Where appointments take place
The practice is anchored at Raghava Multispeciality Hospital, Attibele, on Sarjapura–Attibele Road, for many patients travelling from Attibele, Anekal, Chandapura, Jigani, Bommasandra, Electronic City, Sarjapura, and nearby towns who want a South Bengaluru base close to home or work. Health Nest Hospital, HSR Layout (24th Main Road, Sector 2) supports selected consultations and follow-up for people who live closer to HSR, Koramangala, BTM Layout, Bellandur, or Whitefield-side commutes. Both sites link into imaging and physiotherapy networks when referrals are needed.
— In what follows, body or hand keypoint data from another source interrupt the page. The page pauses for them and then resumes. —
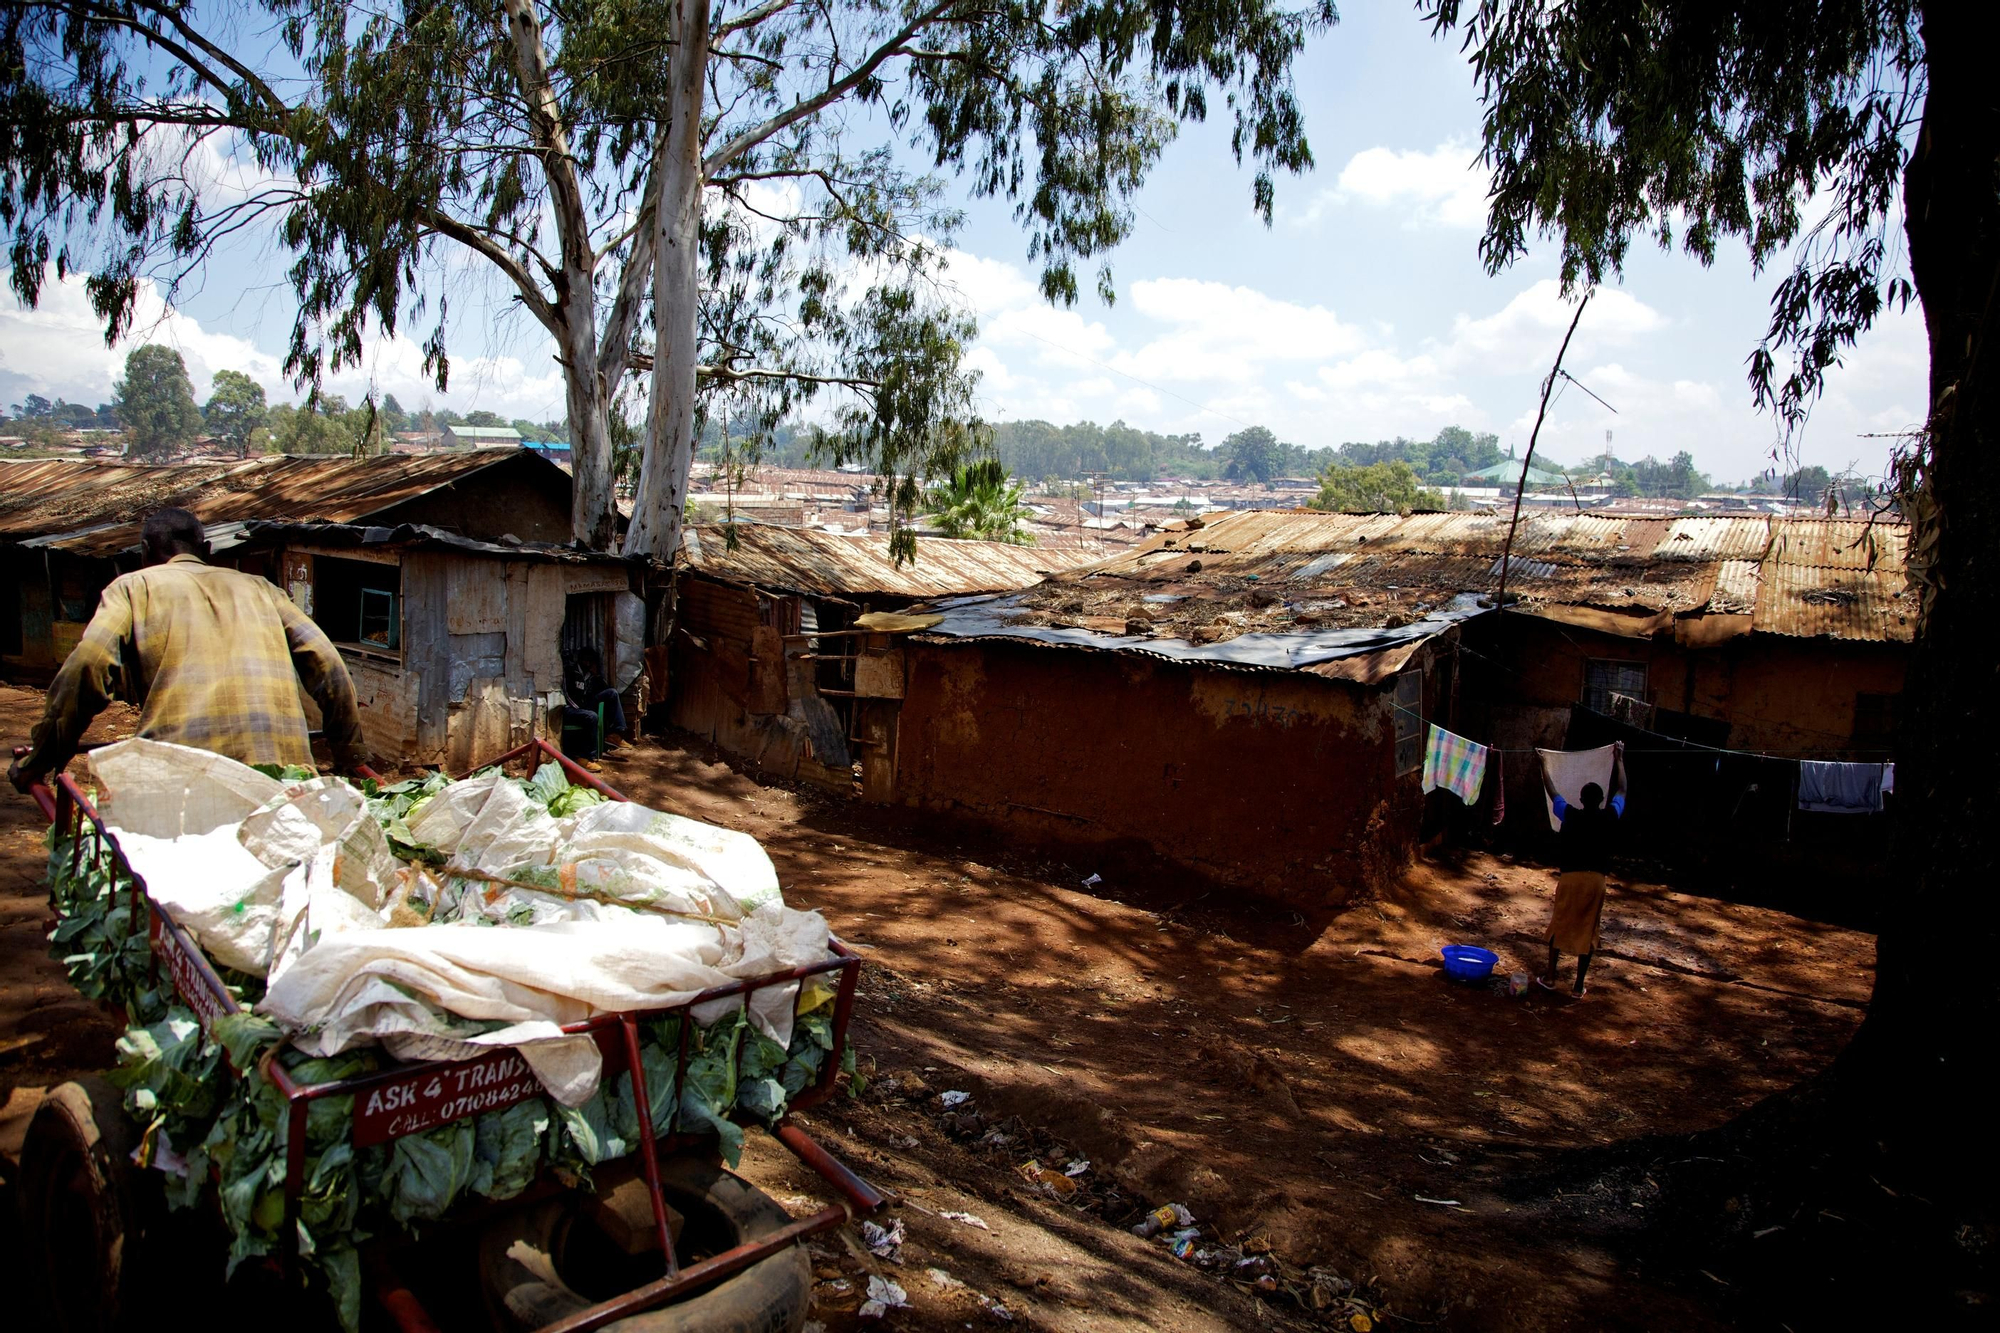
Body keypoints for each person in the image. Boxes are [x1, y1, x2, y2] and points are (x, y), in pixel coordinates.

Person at [8, 509, 366, 791]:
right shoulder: (261, 588)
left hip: (179, 778)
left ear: (146, 553)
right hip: (284, 778)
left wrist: (42, 758)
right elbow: (328, 664)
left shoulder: (133, 587)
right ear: (207, 551)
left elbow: (88, 665)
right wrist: (349, 755)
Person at [1536, 740, 1627, 997]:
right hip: (1596, 880)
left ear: (1581, 799)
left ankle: (1551, 976)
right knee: (1588, 930)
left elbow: (1552, 791)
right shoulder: (1609, 817)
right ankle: (1578, 986)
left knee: (1559, 924)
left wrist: (1544, 765)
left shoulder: (1570, 815)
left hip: (1571, 878)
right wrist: (1619, 760)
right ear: (1600, 800)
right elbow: (1622, 790)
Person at [561, 645, 627, 754]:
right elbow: (566, 694)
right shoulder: (571, 672)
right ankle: (587, 757)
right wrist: (579, 709)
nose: (588, 664)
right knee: (592, 716)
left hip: (585, 705)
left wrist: (597, 676)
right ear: (581, 660)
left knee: (612, 693)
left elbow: (604, 690)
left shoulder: (591, 676)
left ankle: (616, 732)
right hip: (571, 708)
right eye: (587, 661)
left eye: (591, 662)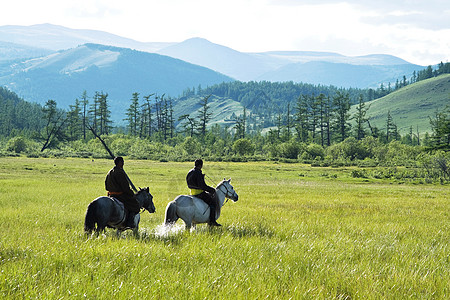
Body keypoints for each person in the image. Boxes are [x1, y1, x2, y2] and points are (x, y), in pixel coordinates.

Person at [105, 156, 140, 229]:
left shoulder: (110, 172)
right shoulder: (120, 172)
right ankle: (130, 223)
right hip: (120, 195)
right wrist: (132, 194)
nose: (123, 163)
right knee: (135, 205)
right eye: (122, 162)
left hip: (111, 195)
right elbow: (125, 187)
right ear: (120, 163)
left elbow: (106, 185)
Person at [186, 158, 221, 226]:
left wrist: (202, 177)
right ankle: (212, 221)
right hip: (199, 193)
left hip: (192, 193)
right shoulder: (198, 173)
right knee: (213, 203)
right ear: (201, 165)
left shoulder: (190, 172)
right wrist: (212, 190)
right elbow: (203, 186)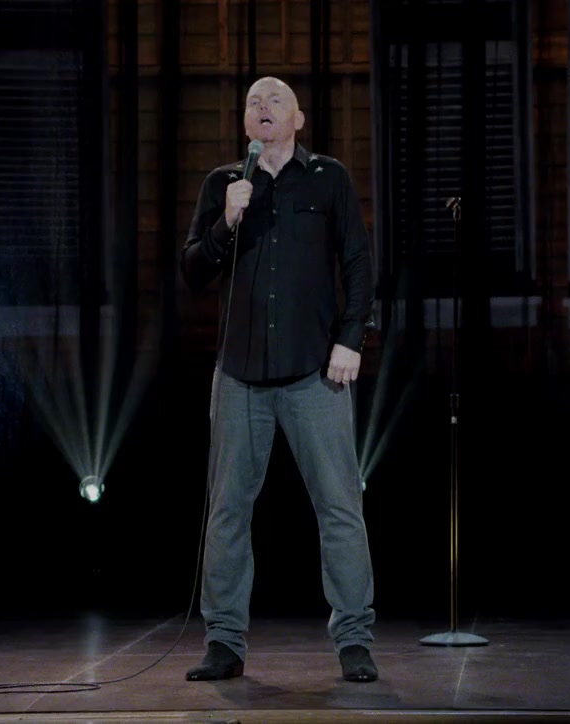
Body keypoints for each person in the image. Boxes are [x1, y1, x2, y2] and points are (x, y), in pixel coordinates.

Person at [179, 76, 378, 683]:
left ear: (298, 118)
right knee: (227, 511)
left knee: (339, 506)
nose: (263, 108)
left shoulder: (328, 178)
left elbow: (358, 261)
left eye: (275, 101)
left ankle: (354, 639)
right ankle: (224, 641)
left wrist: (351, 338)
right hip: (239, 376)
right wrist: (225, 222)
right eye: (253, 102)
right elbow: (193, 271)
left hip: (314, 372)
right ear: (245, 123)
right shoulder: (223, 185)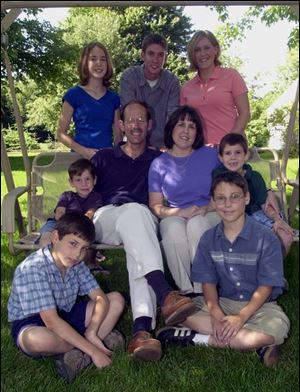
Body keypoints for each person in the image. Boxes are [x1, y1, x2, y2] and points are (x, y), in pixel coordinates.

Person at [90, 100, 197, 362]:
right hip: (107, 218)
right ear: (121, 124)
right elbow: (82, 193)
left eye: (141, 120)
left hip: (142, 223)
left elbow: (185, 179)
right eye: (130, 120)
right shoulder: (103, 157)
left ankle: (142, 332)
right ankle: (164, 294)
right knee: (135, 213)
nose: (136, 125)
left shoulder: (158, 159)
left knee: (138, 232)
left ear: (149, 125)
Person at [156, 172, 290, 368]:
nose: (227, 204)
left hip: (260, 306)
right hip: (222, 301)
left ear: (247, 198)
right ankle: (252, 344)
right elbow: (208, 282)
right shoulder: (208, 239)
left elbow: (266, 286)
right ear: (213, 202)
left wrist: (241, 317)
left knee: (277, 329)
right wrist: (216, 313)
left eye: (234, 197)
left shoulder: (266, 238)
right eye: (221, 198)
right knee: (180, 311)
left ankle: (195, 337)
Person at [7, 212, 125, 382]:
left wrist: (92, 329)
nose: (77, 254)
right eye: (73, 243)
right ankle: (92, 347)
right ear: (55, 237)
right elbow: (51, 322)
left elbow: (100, 298)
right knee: (37, 340)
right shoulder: (33, 268)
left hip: (66, 313)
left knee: (116, 300)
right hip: (33, 322)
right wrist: (94, 352)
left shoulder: (74, 262)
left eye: (84, 248)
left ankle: (80, 350)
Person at [148, 105, 221, 295]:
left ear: (197, 132)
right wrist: (180, 212)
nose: (186, 131)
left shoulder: (211, 155)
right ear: (171, 128)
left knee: (196, 225)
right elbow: (155, 205)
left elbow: (231, 182)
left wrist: (207, 207)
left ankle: (203, 289)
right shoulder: (159, 164)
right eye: (181, 125)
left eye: (192, 126)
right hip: (176, 213)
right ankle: (185, 289)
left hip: (211, 211)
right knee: (172, 230)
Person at [213, 133, 294, 256]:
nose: (233, 157)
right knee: (253, 240)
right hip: (234, 217)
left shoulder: (255, 176)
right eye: (228, 153)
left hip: (258, 216)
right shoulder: (219, 176)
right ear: (220, 157)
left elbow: (264, 204)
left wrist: (276, 218)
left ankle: (273, 271)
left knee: (285, 236)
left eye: (238, 153)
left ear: (246, 155)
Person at [180, 30, 250, 146]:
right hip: (199, 152)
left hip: (230, 152)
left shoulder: (232, 76)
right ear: (192, 55)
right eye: (197, 50)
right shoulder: (186, 88)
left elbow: (245, 113)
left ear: (215, 50)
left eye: (207, 48)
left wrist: (228, 143)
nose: (202, 53)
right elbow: (183, 123)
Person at [57, 42, 122, 160]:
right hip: (80, 163)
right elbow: (61, 134)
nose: (99, 63)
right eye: (93, 59)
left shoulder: (114, 98)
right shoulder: (73, 95)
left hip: (106, 161)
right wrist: (84, 151)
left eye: (103, 59)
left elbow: (118, 135)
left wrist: (114, 157)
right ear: (85, 64)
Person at [120, 33, 180, 149]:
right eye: (151, 54)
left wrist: (165, 148)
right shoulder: (129, 77)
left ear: (165, 58)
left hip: (163, 148)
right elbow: (131, 116)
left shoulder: (172, 81)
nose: (155, 60)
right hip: (133, 145)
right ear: (142, 55)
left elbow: (172, 118)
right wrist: (144, 149)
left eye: (160, 55)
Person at [39, 158, 103, 248]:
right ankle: (42, 259)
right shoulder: (67, 196)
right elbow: (59, 214)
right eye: (78, 180)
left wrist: (73, 230)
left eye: (88, 179)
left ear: (94, 180)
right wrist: (67, 228)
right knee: (47, 239)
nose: (84, 184)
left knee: (81, 238)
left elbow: (89, 215)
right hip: (57, 223)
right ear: (71, 182)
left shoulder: (96, 198)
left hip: (81, 227)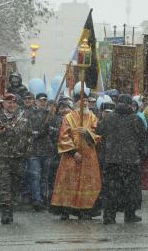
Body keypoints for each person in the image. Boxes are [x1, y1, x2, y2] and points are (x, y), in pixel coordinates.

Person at [51, 91, 101, 220]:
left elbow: (98, 135)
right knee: (68, 182)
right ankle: (66, 209)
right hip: (71, 157)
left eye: (86, 101)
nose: (84, 103)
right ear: (76, 102)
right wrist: (73, 152)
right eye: (81, 100)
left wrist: (87, 133)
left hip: (89, 157)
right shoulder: (68, 117)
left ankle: (84, 210)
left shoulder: (93, 117)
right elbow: (63, 137)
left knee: (86, 183)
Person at [97, 94, 146, 224]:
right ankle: (130, 214)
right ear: (130, 105)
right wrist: (141, 155)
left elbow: (98, 132)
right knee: (131, 189)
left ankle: (109, 216)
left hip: (111, 160)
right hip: (131, 161)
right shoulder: (136, 120)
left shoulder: (108, 119)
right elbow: (142, 140)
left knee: (111, 190)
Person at [0, 93, 33, 224]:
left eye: (13, 103)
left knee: (16, 185)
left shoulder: (23, 116)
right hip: (2, 157)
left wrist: (28, 151)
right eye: (8, 102)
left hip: (19, 157)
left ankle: (10, 206)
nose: (11, 105)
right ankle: (5, 212)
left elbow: (29, 135)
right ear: (3, 103)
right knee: (4, 184)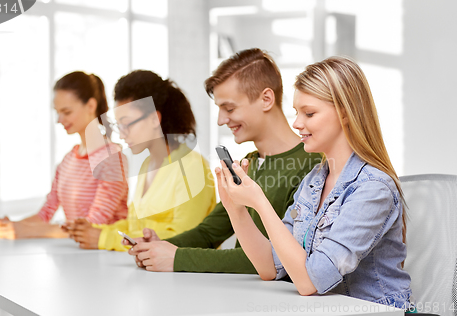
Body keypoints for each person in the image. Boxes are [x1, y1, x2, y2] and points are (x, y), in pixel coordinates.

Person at [215, 56, 412, 309]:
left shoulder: (373, 188)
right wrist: (236, 208)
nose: (297, 124)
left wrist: (260, 202)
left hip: (375, 312)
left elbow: (310, 281)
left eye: (309, 113)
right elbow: (269, 267)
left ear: (345, 112)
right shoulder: (313, 182)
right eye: (297, 113)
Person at [126, 48, 322, 273]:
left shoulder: (312, 166)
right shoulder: (249, 163)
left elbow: (274, 260)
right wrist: (160, 247)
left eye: (229, 108)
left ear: (266, 99)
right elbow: (209, 232)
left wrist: (178, 257)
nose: (221, 120)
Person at [64, 70, 216, 250]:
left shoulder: (191, 167)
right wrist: (93, 230)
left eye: (126, 124)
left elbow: (184, 238)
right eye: (118, 125)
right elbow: (134, 226)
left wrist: (105, 238)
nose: (121, 134)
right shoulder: (147, 166)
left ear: (153, 118)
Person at [0, 71, 129, 239]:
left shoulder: (111, 159)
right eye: (57, 112)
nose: (59, 119)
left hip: (103, 256)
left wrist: (26, 231)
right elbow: (45, 214)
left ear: (91, 106)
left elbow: (92, 226)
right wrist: (14, 226)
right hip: (73, 254)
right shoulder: (69, 159)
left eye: (67, 112)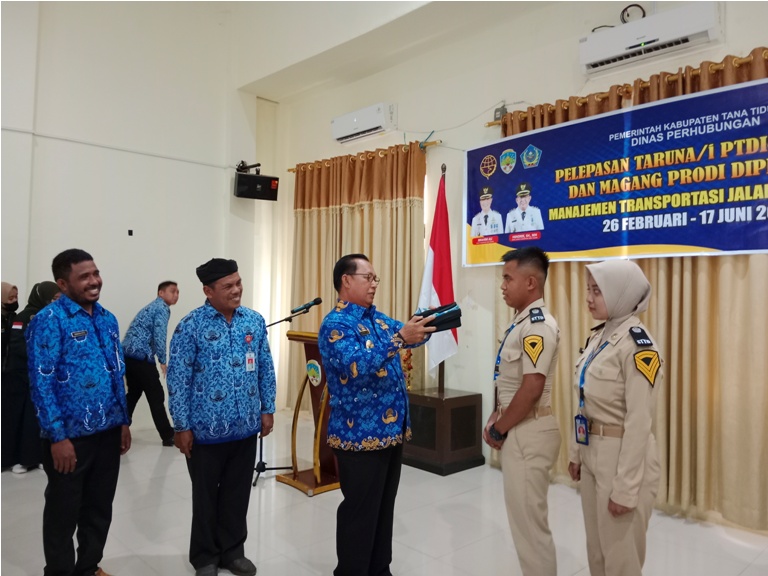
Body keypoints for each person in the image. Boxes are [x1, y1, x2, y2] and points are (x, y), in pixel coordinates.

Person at [318, 254, 435, 576]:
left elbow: (410, 336)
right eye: (367, 278)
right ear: (346, 280)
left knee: (383, 508)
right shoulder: (336, 325)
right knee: (360, 512)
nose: (373, 284)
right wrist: (400, 339)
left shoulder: (378, 320)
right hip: (358, 435)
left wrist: (432, 322)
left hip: (390, 432)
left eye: (375, 279)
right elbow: (357, 365)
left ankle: (380, 569)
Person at [167, 258, 276, 576]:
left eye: (238, 283)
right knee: (205, 497)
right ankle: (205, 557)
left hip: (245, 427)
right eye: (228, 286)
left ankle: (233, 551)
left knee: (237, 493)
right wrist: (181, 426)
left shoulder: (253, 321)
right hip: (205, 431)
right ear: (208, 291)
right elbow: (177, 379)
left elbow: (265, 367)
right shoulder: (191, 326)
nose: (237, 290)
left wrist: (267, 408)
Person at [26, 249, 131, 576]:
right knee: (63, 513)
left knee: (99, 508)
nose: (94, 281)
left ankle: (88, 567)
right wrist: (57, 437)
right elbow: (41, 383)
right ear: (63, 283)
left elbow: (117, 371)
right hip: (69, 438)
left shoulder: (107, 318)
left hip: (108, 431)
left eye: (95, 273)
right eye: (84, 276)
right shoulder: (49, 320)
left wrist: (123, 421)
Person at [568, 260, 662, 576]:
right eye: (588, 289)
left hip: (622, 456)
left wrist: (625, 488)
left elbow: (639, 422)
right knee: (597, 553)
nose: (589, 298)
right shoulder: (600, 338)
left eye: (598, 291)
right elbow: (584, 400)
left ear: (622, 293)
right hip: (592, 451)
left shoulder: (638, 346)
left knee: (621, 559)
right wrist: (576, 452)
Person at [482, 247, 561, 576]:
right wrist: (496, 415)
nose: (502, 286)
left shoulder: (538, 326)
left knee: (531, 532)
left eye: (507, 278)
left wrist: (499, 428)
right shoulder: (521, 322)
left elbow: (531, 388)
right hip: (519, 426)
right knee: (524, 525)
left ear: (531, 282)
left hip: (530, 430)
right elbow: (508, 379)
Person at [4, 282, 61, 474]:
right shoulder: (23, 317)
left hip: (44, 378)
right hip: (23, 377)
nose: (56, 302)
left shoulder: (51, 316)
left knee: (39, 420)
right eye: (54, 298)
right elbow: (17, 345)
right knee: (22, 420)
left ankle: (37, 457)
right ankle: (21, 459)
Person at [123, 280, 179, 446]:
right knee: (156, 395)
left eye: (178, 292)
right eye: (172, 291)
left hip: (128, 355)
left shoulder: (152, 307)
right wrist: (163, 359)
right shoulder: (162, 308)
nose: (176, 295)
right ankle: (168, 435)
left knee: (133, 393)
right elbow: (159, 334)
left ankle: (118, 430)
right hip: (141, 356)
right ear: (161, 293)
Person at [1, 280, 20, 470]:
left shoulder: (14, 318)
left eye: (16, 297)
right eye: (10, 298)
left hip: (8, 374)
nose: (14, 301)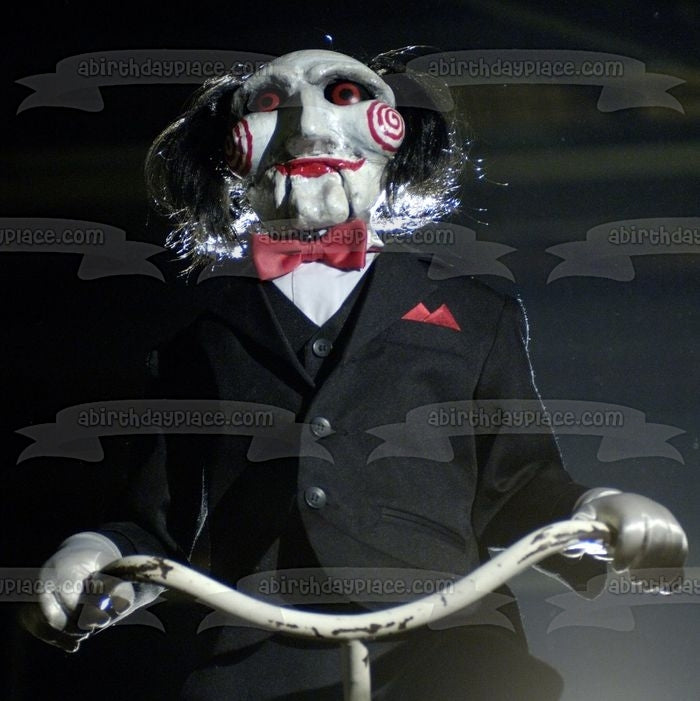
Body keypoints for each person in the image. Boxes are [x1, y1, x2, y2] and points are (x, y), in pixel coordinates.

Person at [28, 48, 688, 700]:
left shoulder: (476, 314)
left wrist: (598, 512)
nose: (308, 127)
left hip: (447, 644)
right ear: (231, 155)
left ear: (396, 142)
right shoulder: (196, 336)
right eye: (269, 103)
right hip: (257, 652)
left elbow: (516, 486)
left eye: (344, 95)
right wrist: (94, 555)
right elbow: (155, 522)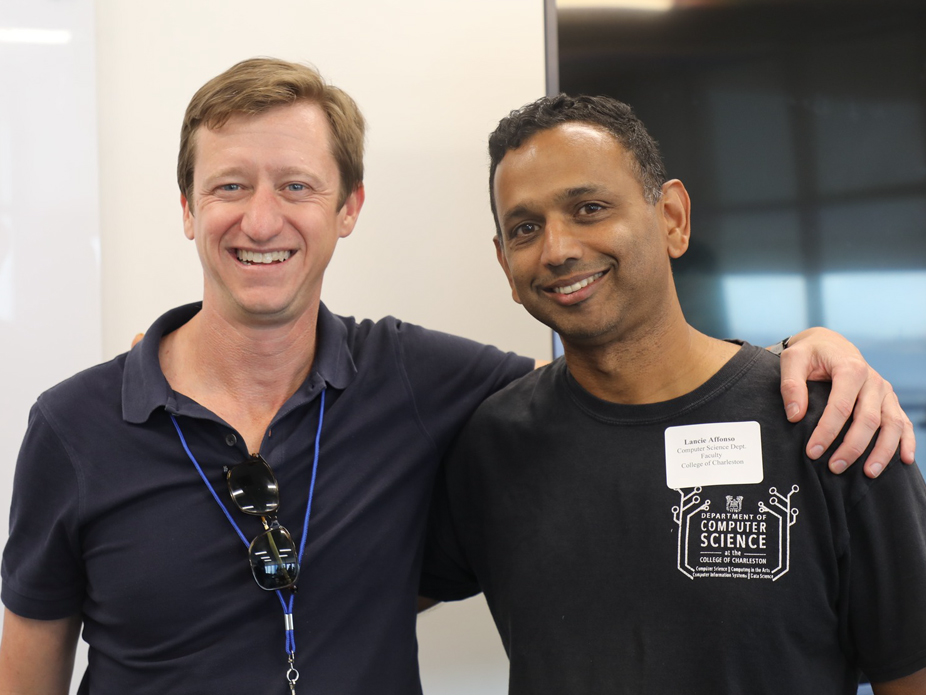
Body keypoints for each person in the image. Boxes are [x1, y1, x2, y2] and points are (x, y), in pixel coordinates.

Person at [0, 59, 913, 695]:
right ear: (189, 208)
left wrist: (809, 348)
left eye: (297, 185)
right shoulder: (79, 424)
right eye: (230, 186)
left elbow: (637, 387)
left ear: (348, 206)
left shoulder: (424, 386)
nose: (261, 218)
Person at [420, 94, 926, 694]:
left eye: (589, 207)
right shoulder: (491, 443)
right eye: (526, 228)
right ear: (506, 265)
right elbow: (353, 600)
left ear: (673, 219)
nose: (557, 250)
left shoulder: (832, 426)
Conditions and procedures people commonly ask about
Typical questions cover ACL tears and post-injury instability, meniscus repair versus partial trimming, recurrent shoulder dislocation, rotator cuff tears and frozen shoulder, shoulder arthroscopy for impingement, tennis or golfer's elbow flare-ups, runner's knee and shin splints, Achilles and other tendon overuse problems, early to advanced hip and knee arthritis, partial and total knee replacement timing, hip replacement for arthritis and selected fractures, acute collarbone and ankle fractures, workplace and road traffic injuries, and back pain with or without leg symptoms when urgent red flags have been excluded. Sports medicine visits often blend training-load advice with targeted rehabilitation goals rather than rushing to surgery.
Before you attend
Bring photo ID, insurance cards if applicable, a concise list of medicines and allergies, old MRI or X-ray reports on phone or paper, and footwear or clothing that lets the knee or shoulder be examined. Write down three goals—for example, "sleep without waking from knee pain," "jog five kilometres without swelling," or "lift my child safely." Those goals help prioritise whether bracing, injections, structured physiotherapy, arthroscopy, or joint replacement is discussed first.
Using this website responsibly
Articles under the blog section explain common symptoms and treatment concepts in plain language. They are educational, may simplify complex decisions, and should always be confirmed in clinic after examination and, when needed, imaging. If you have severe deformity after injury, numbness or weakness in a limb, high fever with a hot swollen joint, chest pain, shortness of breath, or new bladder or bowel dysfunction with back pain, seek emergency care immediately rather than waiting for an outpatient slot.